(Saved data entries)
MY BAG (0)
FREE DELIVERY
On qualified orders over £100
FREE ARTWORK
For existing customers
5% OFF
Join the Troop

==

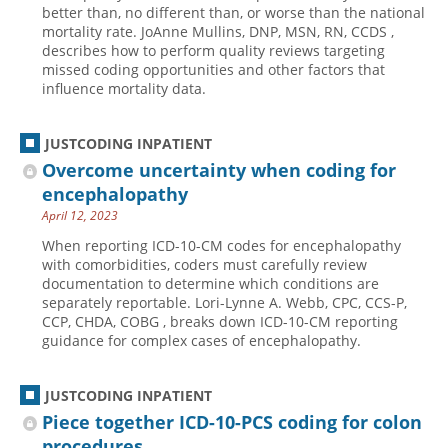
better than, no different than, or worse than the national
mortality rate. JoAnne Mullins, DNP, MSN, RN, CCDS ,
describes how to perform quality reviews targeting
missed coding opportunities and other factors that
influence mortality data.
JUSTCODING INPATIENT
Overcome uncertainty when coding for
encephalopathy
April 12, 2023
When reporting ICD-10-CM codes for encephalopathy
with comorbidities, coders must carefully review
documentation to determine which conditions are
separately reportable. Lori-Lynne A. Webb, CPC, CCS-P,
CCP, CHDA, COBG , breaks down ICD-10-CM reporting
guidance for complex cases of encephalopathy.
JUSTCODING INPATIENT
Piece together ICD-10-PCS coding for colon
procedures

## [WHAT IS EXPECTED]
Output as a numbered list the lines starting at the one that contains "better than, no" and ending at the one that contains "guidance for complex cases of encephalopathy.", both included, leaving out any blank lines.

## [FINAL ANSWER]
1. better than, no different than, or worse than the national
2. mortality rate. JoAnne Mullins, DNP, MSN, RN, CCDS ,
3. describes how to perform quality reviews targeting
4. missed coding opportunities and other factors that
5. influence mortality data.
6. JUSTCODING INPATIENT
7. Overcome uncertainty when coding for
8. encephalopathy
9. April 12, 2023
10. When reporting ICD-10-CM codes for encephalopathy
11. with comorbidities, coders must carefully review
12. documentation to determine which conditions are
13. separately reportable. Lori-Lynne A. Webb, CPC, CCS-P,
14. CCP, CHDA, COBG , breaks down ICD-10-CM reporting
15. guidance for complex cases of encephalopathy.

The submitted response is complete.